WHEN GOOD PEOPLE DO BAD THINGS


It is a very general statement. Good and bad are polarized aspects of living behavior. They are relative in nature. But sometimes emotions color the psyche and feelings modify our reactions towards what we feel is bad or good for our existence at the time of the action or our thoughts about it.
Motive is paramount.  The relationship to the offending person is also important.  What else falls into the diagnostic package? The personal relations we may have or have had with the offending individual and the level at which the insult was perceived.
Most of the time the closer one’s relationship is to the offending individual, the greater the perception of injury.  Other items cloud our perception like our knowledge of past aspects of the offender’s history which might explain at an emotional or cognitive level a hidden aspect of his or her psyche.  All of us are partially if not hidden from ourselves, definitely hidden from others. The masks we use in our behavior and the filters with which we modulate them are part of our signature as individuals.  Our past history is the elastic mold continually created and adjusted by any new action from whose inspection we can acquire clues about our individual needs and desires.  Professionals inspect and track the mold’s changes over years. 
So, what does the person think, feel and do when he or she discovers she has been betrayed ? The initial response is a mixture of great sadness - how can a good person do something so bad. This is followed by intense anger.  Thoughts of revenge flash through the mind. Tears well up in the eyes.  Depression and a feeling of deep impotence can be quite paralyzing if the perpetrator is a close relative.  It may constrict the person into a psychological feeling of “no exit”. An individual who does not allow hitting bottom while in self-deprecation or fear but uses his or her cognitive apparatus for analysis of one’s emotional whirlwind can bypass this.
Looking at oneself diverts the focus from the “other” to oneself. Am I capable of doing such a thing? Have I ever done such a thing? These are thoughts about one’s own integrity and a comparison is made between one’s self-conscious manipulation of one’s consciousness versus the memory of the emotionally perceive angst.
We actually dwell in such conflicting realities every night, while the conscious self does not feel responsible about the ghosts rising to scream and play with us.  Some are familiar with those visions and how they may have been acquired in past living or lives, if there is such a thing, Personally, I do know that there is a resonance with past happenings through which knowledge of the past somehow surfaces into our daily lives.
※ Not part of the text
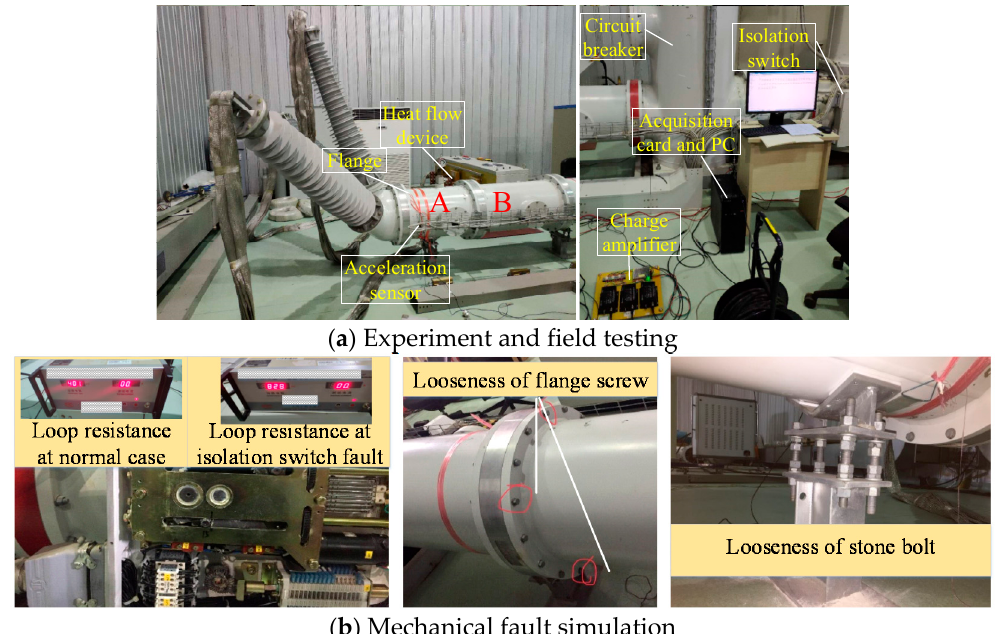
Figure 1. Experiment and mechanical fault simulation.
Can we use the newly acquired knowledge of a possible past existence in order to expand our self -awareness?
Knowledge becomes valuable but it also invokes responsibility for its use and needs to be cognitively evaluated whenever we have enough mental data to do so.
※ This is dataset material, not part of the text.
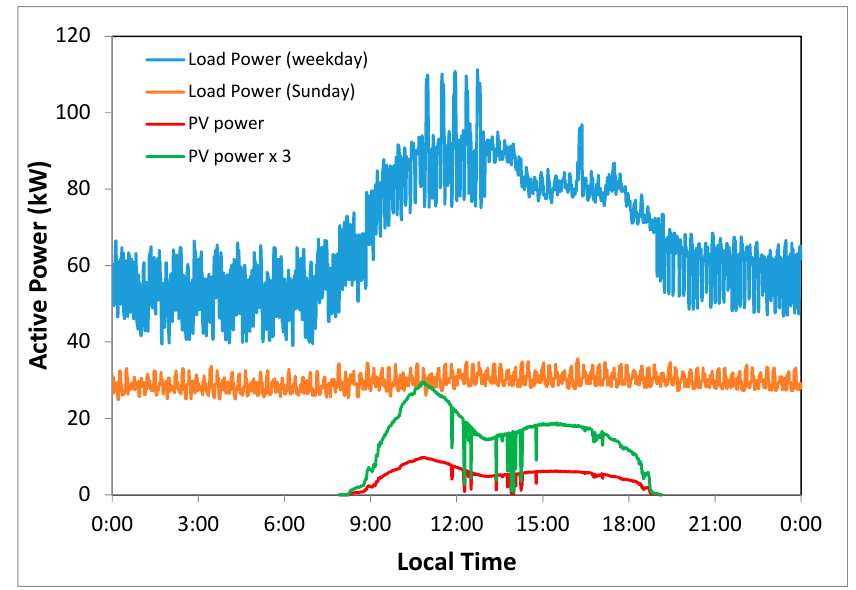
Figure 7. Example of CIEMAT Building 42 electric power consumption before the renovation, at a working day and a Sunday, and typical PV generation profile. In addition, a hypothetical case is included, keeping the same façades share but multiplying by 3 the installed power.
Speculation can also divert the self into identifying with the aggressor, compartmentalizing our behavior and constructing fancy intellectualizations due to denial of what seems unacceptable, because it implies great emotional losses and compromises our ability to function in a well-integrated manner.
In view of these and other less acceptable responses to psychic or physical injury, what recourse does the injured party have?  Detachment from the injury is possible if the mind’s power of analysis can allow it.  The mind can only do so if we place ourselves imaginatively speaking in the aggressor’s shoes and thus walk through a limited, but perhaps probable excursion into our own past and present behavior, and come face to face with our own psychic fragility recognizing and perhaps choosing to accept the half hidden and frightening part of ourselves which C.G. Jung referred to as “the Shadow.”  I also refer to such memories as ghosts lurking in our psychic basement. Only the light of inquiry shall free them. This sounds charitably healing and perhaps Platonic, but does it indeed release our anger into harmless vapors?
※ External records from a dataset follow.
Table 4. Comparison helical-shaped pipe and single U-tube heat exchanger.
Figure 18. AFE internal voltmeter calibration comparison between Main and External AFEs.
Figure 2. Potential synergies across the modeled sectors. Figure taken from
For many years, I have been puzzled about the commandment to love one’s enemy, viewing it as obviously absurd. Can’t we get killed in the process?  How is this form of life called “agape” to be expressed when we actually feel like destroying and thus preventing the enemy from further harming us?  Tough thinking is required when the perpetrator is one’s mother, one sibling, one’s child, one’s spouse, etc.  We need to differentiate between three states of mind:  forgetting, dreaming of vengeance and remembering cognitively, but at the same time letting go emotionally.  By doing this psychic mental dance advocated by psychologists in vogue, we acknowledge the power of the “shadow” and somehow do not allow it to reign over our psyche. Sounds good. On the other had, Prevention of further injury or betrayal is part of human wisdom, because at times our blind emotions may lead into hell’s fires.  When that happens we need to offer generosity not because we are weak, but because freely offered generosity is simply a need required by every person in order to heal one’s self-esteem by feeling good! There is also a difference between forgiving and forgetting. The wise person shall remember and use preventive measures while looking in a mirror. The “other”, the “Thou” of Martin Buber is still in front us; yes, we are part of the other, and respect it.  The mirror is there in order to also separate us from the “other” at the same time that we recognize it.
Duality is part of reality for the functional part of our lives. Overcoming it can lead to madness or to the loss of self into the greater Ocean of Life where we all came from and shall return. These excursions into such extreme realms better be brief and memorable.